Dupont shook his head. ‘Nah, I was at home in the Marina.’

‘Have you heard of mobile phone triangulation, Mr Dupont?’

Leighton Lloyd raised a hand. ‘Excuse me, what does this have to do with my client?’

‘Give me a moment and you’ll understand, sir,’ Batchelor said. Then he addressed Dupont. ‘Does it mean anything?’

Dupont shook his head.

‘I’ll explain. All mobile phones, whether switched on or on standby, communicate with base stations. These are sited on masts all over the country. They’re programmed to check in every fifteen minutes. You know, a bit like E.T. phoning home. From the base station receiving the signal, we can tell which are the two other nearest, and triangulate from there. You are on the O2 network, right?’

Dupont nodded reluctantly.

‘There are two O2 base stations along Dyke Road Avenue, a short distance from Withdean Road,’ the DS continued. ‘There is a third close to the A23, a quarter of a mile to the north of Withdean Road. The report from O2 shows that you were in the vicinity of Withdean Road around 7 to 7.30 p.m. on the night of Tuesday, August the 21st. So you weren’t at home. Would you like to explain that?’

Dupont thought for a moment, then nodded. ‘Ah, yeah, I’d gone round to see a lady friend. Quite close to Withdean Road.’

‘So she could vouch for you?’

He looked awkward suddenly, and Grace realized why. He was referring to Sarah Courteney. He made a note to check later whether she had been on air that evening.

The solicitor was busy looking at a map on his phone. ‘I have the area in front of me,’ he said. ‘It doesn’t cover only Withdean Road – it’s a dense residential area, a whole network of streets.’

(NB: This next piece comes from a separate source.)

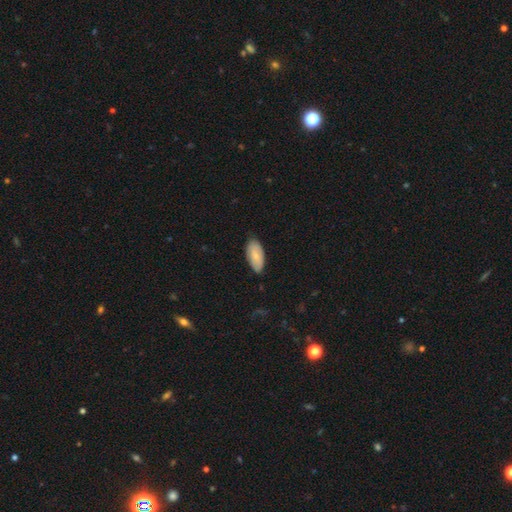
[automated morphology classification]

‘Gareth,’ Bella Moy said, with a pleasant smile. ‘One thing that we don’t quite understand is how your fingerprint came to be on a bronze statuette owned by Mrs McWhirter?’

Dupont reddened. ‘I dabble a bit in antiques,’ he said. ‘One of my sidelines. It’s hard to make a living out of telesales, these days.’ His body language, thought Grace, looked increasingly flustered. Then he frowned. ‘Like – where was the – the bronze?’

‘You tell us,’ Guy Batchelor said.

Leighton Lloyd placed a hand on his client’s arm. ‘No comment,’ he instructed him.

‘Yeah, no comment,’ Dupont said. Then he turned and whispered something to his solicitor that none of them could hear. Leighton Lloyd shook his head firmly.

‘Mr Dupont,’ Batchelor said. ‘There’s something that is puzzling me. When I came with my colleague, Detective Superintendent Grace, to talk to you at your office last Friday, we asked you what car you drove. You told us it was a Volkswagen Golf GTI. But subsequently I’ve learned you in fact drive a Porsche cabriolet. Is there any particular reason why you lied to us?’

Dupont looked even more of a confused mess, Grace thought.

‘Yeah, well, the thing is me and my mate Andre Severs swap cars sometimes. Like, he wants to impress a bird, so he borrows the Porsche. Know what I mean?’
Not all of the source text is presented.